Martin Piekar
ORF/Johannes Puch
ORF/Johannes Puch

TEXT Martin Piekar, D/PL

Martin Piekar liest auf Einladung von Klaus Kastberger den Text „Mit Wänden sprechen/Pole sind schwierige Volk“. Sie finden hier einen Auszug und als Verlinkung den gesamten Text als .pdf. Der Download und die Nutzung der Texte darf lediglich zu Privatzwecken erfolgen.

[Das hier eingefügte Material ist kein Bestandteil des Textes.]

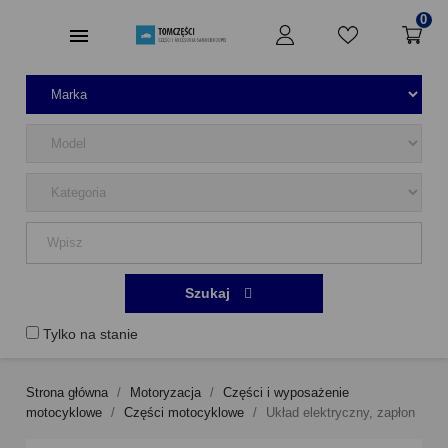
0
Szukaj
Tylko na stanie
Strona główna
Motoryzacja
Części i wyposażenie
motocyklowe
Części motocyklowe
Układ elektryczny, zapłon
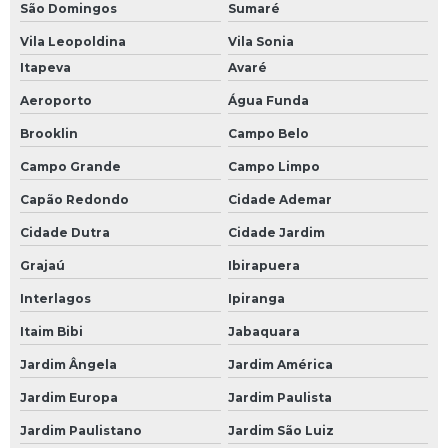
São Domingos
Sumaré
Vila Leopoldina
Vila Sonia
Itapeva
Avaré
Aeroporto
Água Funda
Brooklin
Campo Belo
Campo Grande
Campo Limpo
Capão Redondo
Cidade Ademar
Cidade Dutra
Cidade Jardim
Grajaú
Ibirapuera
Interlagos
Ipiranga
Itaim Bibi
Jabaquara
Jardim Ângela
Jardim América
Jardim Europa
Jardim Paulista
Jardim Paulistano
Jardim São Luiz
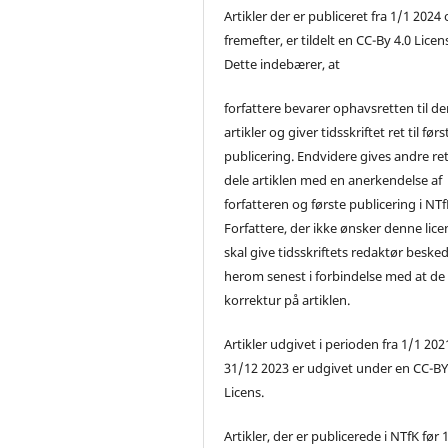
Artikler der er publiceret fra 1/1 2024
fremefter, er tildelt en CC-By 4.0 Licen
Dette indebærer, at
forfattere bevarer ophavsretten til de
artikler og giver tidsskriftet ret til førs
publicering. Endvidere gives andre ret 
dele artiklen med en anerkendelse af
forfatteren og første publicering i NTf
Forfattere, der ikke ønsker denne lice
skal give tidsskriftets redaktør beske
herom senest i forbindelse med at de
korrektur på artiklen.
Artikler udgivet i perioden fra 1/1 2021
31/12 2023 er udgivet under en CC-B
Licens.
Artikler, der er publicerede i NTfK før 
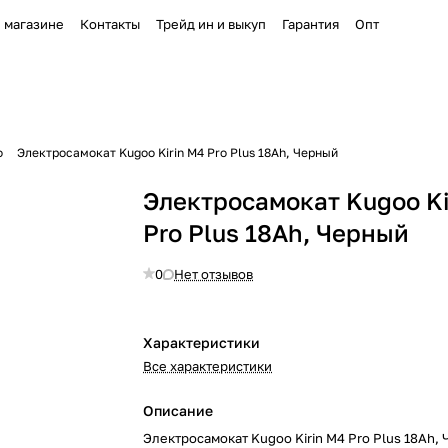
 магазине
Контакты
Трейд ин и выкуп
Гарантия
Опт
o
Электросамокат Kugoo Kirin M4 Pro Plus 18Ah, Черный
Электросамокат Kugoo Ki
Pro Plus 18Ah, Черный
0
Нет отзывов
Характеристики
Все характеристики
Описание
Электросамокат Kugoo Kirin M4 Pro Plus 18Ah,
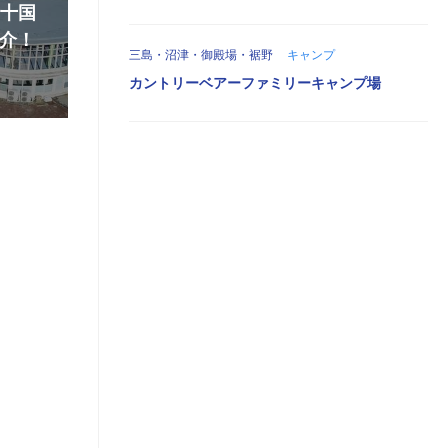
『十国
介！
三島・沼津・御殿場・裾野
キャンプ
カントリーベアーファミリーキャンプ場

Der Flur in einem Elter-Kind-Wohnraum mit zweieinhalb Zimmern kann zwei Zustände annehmen. Entweder sind beide Zimmer still, dann schreit der Flur nach Aufmerksamkeit, oder die Laute beider Zimmer prallen aufeinander und bilden in ihm einen unebenen Teppich aus unkonkreten Tönen. Im Flur trifft Dreck von draußen auf hauseigenen Staub und Nebengeräusche – im Flur sind alles Nebengeräusche.
Der Flur: ein poröser Raum – und wir lebten das Leben der offenen Türen. So ein Durchgang sauft alles auf und behält es für sich, ganz anstößig. So ein Flur, der aller Zimmer der Wohnung verbindet, ein Panoptikum. Zu dem Zeitpunkt dachte ich nicht darüber nach, warum meine Mutter die Türe nie schloss, es war dem Teenager-ich auch einfach egal.
In unserem Flur war eine Mischung aus Gerichtsshows und NuMetal zu hören. Diese Musik half mir sehr in meinen Teenagerjahren. Sie war per se unkonventionell, die Vereinigung anderer Musikrichtungen mit Metal. Das war häufig Hip Hop. Nun waren die Hip Hop- und die Metal-Szene bei Teens an meiner Schule verfeindet. Die Szenen an meiner Schule hassten sich, von wenigen Schülern abgesehen. (Waren sie fauler, klüger oder gleichgültiger?)
Jedenfalls waren sich beide Parteien einig. Es ging darum mit der Musik die Erwachsenen anzupissen. Und das gelang: , kommentierte Mama die Musik aus meinem Zimmer einmal.

Pflegetipp
Als Teenager dachte ich, Unkonventionalität rührt von der Loslösung jeder Tradition her. Später lernte ich, dass Unkonventionalität in die Tradition verstrickt ist – immer.
Das Ertasten und Überschreiten von Grenzen ist und bleibt wichtig. Gerade für Teenager. Ruhig bleiben, Raum lassen, da sein.

Meine Mutter und ich liefen uns im Flur über den Weg. In der Küche jedoch trafen wir uns. Dort kochten wir – getrennt häufiger als zusammen – und stritten über Kunst, Kommunismus und ganz persönliche Lösungen der Weltprobleme.